Davies Presents at International Monetary Fund and Asian Development Bank Davies work looks at the setting of exchange rates in resource-rich developing countries.
Over the summer, Martin Davies, associate professor of economics at Washington and Lee University, presented new research titled “A simple model of internal and external balance for resource-rich developing countries” at the International Monetary Fund and the Asian Development Bank.
With co-author Marcel Schröder of the Asian Development Bank, Davies looks at the setting of exchange rates in resource-rich developing countries (RRDCs), a group of about 50 countries defined by low-income status and high dependency on non-renewable resource exports.

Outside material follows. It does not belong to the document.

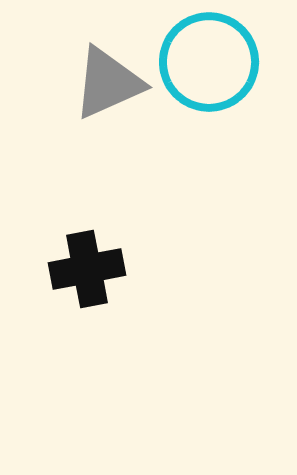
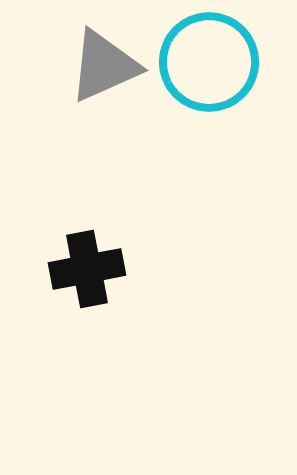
gray triangle: moved 4 px left, 17 px up
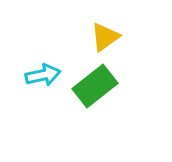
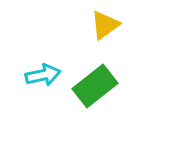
yellow triangle: moved 12 px up
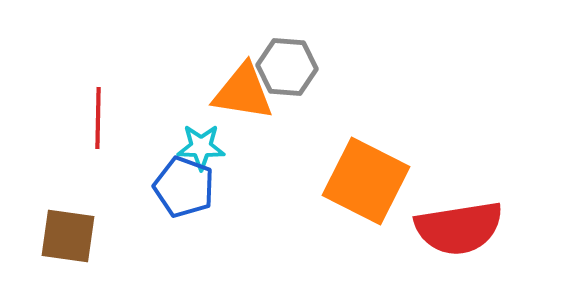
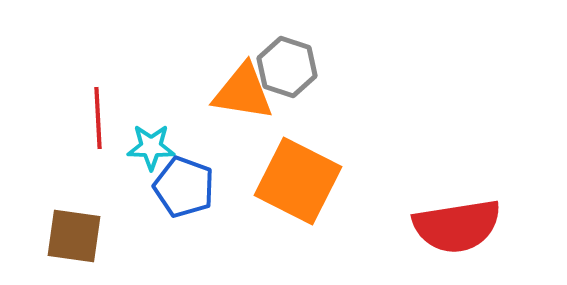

“With few exceptions, these countries suffer from the ‘resource curse,’ struggling to convert resource wealth into sustainable economic development,” said Davies. “One of the primary reasons for this is the macroeconomic instability driven by commodity boom-bust cycles.”
Davies’ research develops a new approach to determining equilibrium in the real exchange rate in RRDCs, finding evidence that government take, or the ratio of fiscal resource revenue to resource output, is a key determinant.

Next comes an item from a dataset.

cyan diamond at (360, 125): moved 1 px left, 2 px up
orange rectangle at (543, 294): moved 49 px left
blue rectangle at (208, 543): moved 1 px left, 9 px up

“This is policy-relevant research, and it has been good to get some interest in it from major international development institutions,” Davies said. “We find that changes in the government often require difficult adjustment to the real exchange rate, and that to reduce macroeconomic instability, countries should undertake steps to stabilize the government over time.”

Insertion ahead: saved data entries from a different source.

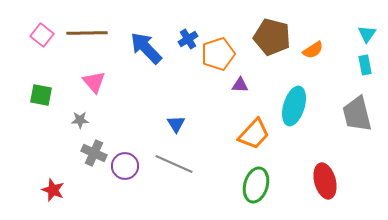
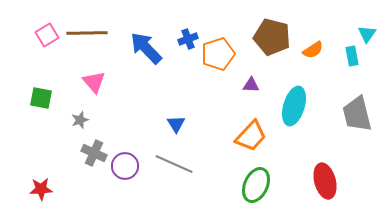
pink square: moved 5 px right; rotated 20 degrees clockwise
blue cross: rotated 12 degrees clockwise
cyan rectangle: moved 13 px left, 9 px up
purple triangle: moved 11 px right
green square: moved 3 px down
gray star: rotated 18 degrees counterclockwise
orange trapezoid: moved 3 px left, 2 px down
green ellipse: rotated 8 degrees clockwise
red star: moved 12 px left, 1 px up; rotated 25 degrees counterclockwise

This work is the first in a planned sequence of papers that examine the macroeconomic vulnerabilities of RRDCs and is inspired by an ongoing research engagement in Papua New Guinea.
In early July 2021, Davies also presented a public lecture titled “Path to Kina Convertibility: a Study of the Foreign Exchange Market of Papua New Guinea” at the Development Policy Centre at the Crawford School of Public Policy, Australian National University. The Crawford School is a globally ranked top five public policy school, and Davies has been a visiting fellow there since 2017.